Tanggung Jawab di Balik Kebiasaan Kecil
Di riuhnya kota dan padatnya kesibukan, kita terbiasa mengabaikan yang kecil. Suara klakson lebih keras dari suara hati. Langkah terburu-buru sering menyingkirkan sopan santun.
Namun, di antara keramaian itu, ada anak-anak yang diam-diam memelihara kepekaan. Mereka adalah perwujudan dari kebaikan kecil yang tak pernah padam---tanpa diminta, tanpa disorot.
Anak-anakku, sejak kecil, punya kebiasaan kecil yang jarang disadari orang lain. Saat jalan bersama keluarga atau sahabatnya, mereka tak pernah membuang sampah sembarangan.
Mereka tahu, tak selalu ada tempat sampah di dekat mereka.
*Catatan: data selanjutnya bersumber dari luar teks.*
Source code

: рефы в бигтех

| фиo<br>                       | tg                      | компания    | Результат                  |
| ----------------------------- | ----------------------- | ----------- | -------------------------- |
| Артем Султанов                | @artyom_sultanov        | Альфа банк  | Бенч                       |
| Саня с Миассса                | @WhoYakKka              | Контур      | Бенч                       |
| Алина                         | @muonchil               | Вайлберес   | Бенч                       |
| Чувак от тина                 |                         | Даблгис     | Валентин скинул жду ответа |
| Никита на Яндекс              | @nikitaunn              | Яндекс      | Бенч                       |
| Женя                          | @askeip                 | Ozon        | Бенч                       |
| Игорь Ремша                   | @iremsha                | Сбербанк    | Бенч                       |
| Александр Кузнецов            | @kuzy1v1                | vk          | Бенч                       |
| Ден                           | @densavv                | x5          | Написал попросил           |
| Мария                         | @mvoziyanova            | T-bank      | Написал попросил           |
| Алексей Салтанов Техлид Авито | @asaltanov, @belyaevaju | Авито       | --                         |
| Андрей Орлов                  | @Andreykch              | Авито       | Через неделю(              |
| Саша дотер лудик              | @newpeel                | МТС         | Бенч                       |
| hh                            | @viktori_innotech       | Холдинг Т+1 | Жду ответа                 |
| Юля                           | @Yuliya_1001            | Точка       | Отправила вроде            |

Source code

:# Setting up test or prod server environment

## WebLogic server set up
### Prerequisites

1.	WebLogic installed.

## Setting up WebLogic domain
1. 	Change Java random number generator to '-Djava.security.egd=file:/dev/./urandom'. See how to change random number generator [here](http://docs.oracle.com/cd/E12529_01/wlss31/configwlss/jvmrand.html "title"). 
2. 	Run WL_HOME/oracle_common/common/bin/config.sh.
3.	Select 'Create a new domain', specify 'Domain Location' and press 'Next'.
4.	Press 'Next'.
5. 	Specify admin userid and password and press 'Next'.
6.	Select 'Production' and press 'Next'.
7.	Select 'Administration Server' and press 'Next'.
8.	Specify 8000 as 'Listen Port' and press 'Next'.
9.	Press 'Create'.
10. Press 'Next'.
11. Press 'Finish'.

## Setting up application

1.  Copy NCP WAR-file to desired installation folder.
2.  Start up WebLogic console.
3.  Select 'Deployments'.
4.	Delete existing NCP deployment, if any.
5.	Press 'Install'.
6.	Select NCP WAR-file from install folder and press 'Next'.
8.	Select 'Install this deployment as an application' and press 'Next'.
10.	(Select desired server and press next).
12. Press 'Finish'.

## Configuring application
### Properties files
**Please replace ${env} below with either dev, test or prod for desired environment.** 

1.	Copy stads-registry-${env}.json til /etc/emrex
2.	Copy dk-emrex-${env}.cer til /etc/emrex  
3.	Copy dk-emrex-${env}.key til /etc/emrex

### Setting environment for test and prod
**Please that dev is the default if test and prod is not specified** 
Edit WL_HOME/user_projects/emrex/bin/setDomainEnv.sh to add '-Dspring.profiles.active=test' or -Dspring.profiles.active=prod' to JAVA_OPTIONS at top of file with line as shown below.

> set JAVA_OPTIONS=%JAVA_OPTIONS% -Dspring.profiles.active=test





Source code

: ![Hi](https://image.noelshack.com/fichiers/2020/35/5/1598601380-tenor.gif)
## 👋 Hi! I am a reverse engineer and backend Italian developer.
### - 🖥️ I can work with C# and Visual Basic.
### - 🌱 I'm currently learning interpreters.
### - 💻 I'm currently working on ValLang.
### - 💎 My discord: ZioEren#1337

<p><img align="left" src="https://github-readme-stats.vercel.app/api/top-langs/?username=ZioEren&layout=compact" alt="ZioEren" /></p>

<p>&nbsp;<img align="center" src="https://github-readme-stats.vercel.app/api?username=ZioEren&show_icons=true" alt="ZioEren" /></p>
Namun, mereka juga sadar, bumi ini bukan tempat membuang sembarangan.
Kalau tak menemukan tempat sampah, apa pun kemasan dari makanan atau minuman yang mereka beli, akan mereka simpan di tas. Terkadang mereka bahkan membawa kantong kresek kecil khusus untuk itu.
Bungsuku bercerita, sahabatnya pernah menanyakan kebiasaan itu. Toh, dibuang pun, nanti akan ada yang membersihkan, begitu pendapatnya.
"Kasihan penyapu jalan kalau banyak yang melakukan." Demikian jawab si bungsu. Ia hanya menyadari bahwa di balik bersihnya berbagai tumpukan sampah, ada kerja manusia yang kerap tak terlihat.
Sekarang, sahabatnya justru mengikuti jejak si bungsu, membantu dalam diam, menjaga lingkungan tanpa suara.
Barangkali, kebiasaan kecil ini tak penting buat banyak orang. Namun, bagiku, di sanalah tanggung jawab itu lahir---bukan karena takut dimarahi, melainkan karena tahu apa yang benar.
Tanggung jawab dan kepekaan serupa juga kulihat terwujud di tempat lain yang tak kalah padat.
Kasih di Gerbong yang Padat
Dalam perjalanan naik KRL---tempat di mana ruang begitu terbatas dan waktu berjalan terburu-buru---ketika melihat orang tua, ibu membawa bayi, apalagi ibu hamil berdiri, aku sering menyaksikan mereka memberikan bangkunya tanpa ragu. Bahkan jika mereka tak duduk di bangku prioritas. Tak menunggu aba-aba, tak menunggu permintaan.